I turned off the tape and wept at my memory of the faces of those parents, so hopeful as they waved goodbye to their little ones. I blew my nose and turned the recorder back on.
“When I was arriving at Auschwitz, suddenly I am an orphan, no longer with my father to protect me. I am at the dangerous age between child and man. I did not want to be perceived by the SS as too young to be useful, but neither did I want to be worked to death.”
In my mind, I walked the train platform, jostled by the crowd, mindful of the SS who herded us forward with billy clubs and rifle butts. To the left, to be gassed. To the right, to be worked to death.
“Inside the gates, when I first caught sight of the half-naked, living skeletons that inhabited the camp, I could not stop trembling. I had never been taught of hell, but I knew I had arrived by the corpses strewn everywhere. The smell, I cannot describe. Never was I getting used to it.
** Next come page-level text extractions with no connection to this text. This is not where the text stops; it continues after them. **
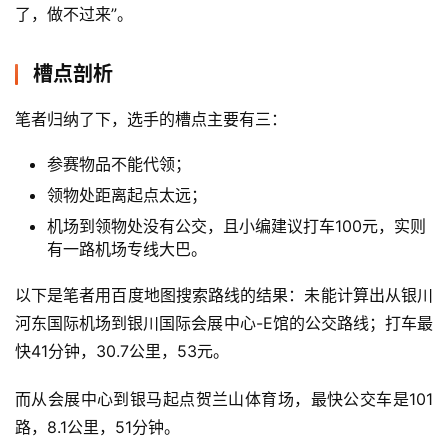
了，做不过来”。
槽点剖析
笔者归纳了下，选手的槽点主要有三：
参赛物品不能代领；
领物处距离起点太远；
机场到领物处没有公交，且小编建议打车100元，实则
有一路机场专线大巴。
以下是笔者用百度地图搜索路线的结果：未能计算出从银川
河东国际机场到银川国际会展中心-E馆的公交路线；打车最
快41分钟，30.7公里，53元。
而从会展中心到银马起点贺兰山体育场，最快公交车是101
路，8.1公里，51分钟。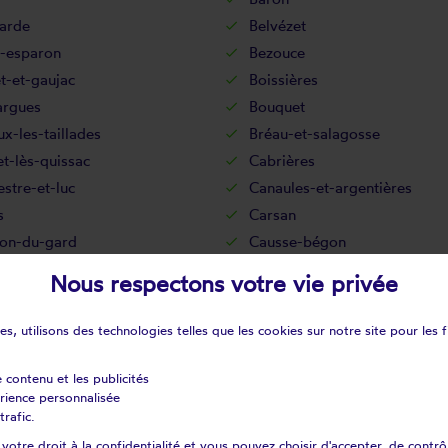
garde
Belvézet
t-esparon
Bezouce
t-et-gaujac
Boissières
argues
Bouquet
x-les-taillades
Bréau-et-salagosse
t-lès-quissac
Cabrières
stre-et-luc
Canaules-et-argentières
s
Carsan
lon-du-gard
Causse-bégon
as
Chamborigaud
Nous respectons votre vie privée
gnan
Codolet
nac
Combas
s, utilisons des technologies telles que les cookies sur notre site pour les f
nies
Connaux
nne
Cornillon
e contenu et les publicités
érience personnalisée
Cruviers-lascours
trafic.
zan
Domessargues
otre droit à la confidentialité et vous pouvez choisir d'accepter, de contrô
“Some had died where they fell, too exhausted to take another step. The bodies of those who were electrocuted as they tried to escape through the barbed wire were left there, tangled and dangling, to remind the rest of us that there was no way out.”
I wished I could remember it in black and white, like photographs or newsreel footage, instead of in color.
“Anyone with gold teeth was shoved to the left and gassed right away, and their teeth harvested as trophies. I was knowing one man in my barracks whose job it was to pull the teeth before he put the bodies in the crematory. Even though he was getting extra rations and special treatment, just before the liberation, he went mad—and they shot him dead.”
I stopped the recorder again, wishing I had names or dates to share to prove these things that sounded too awful to be true.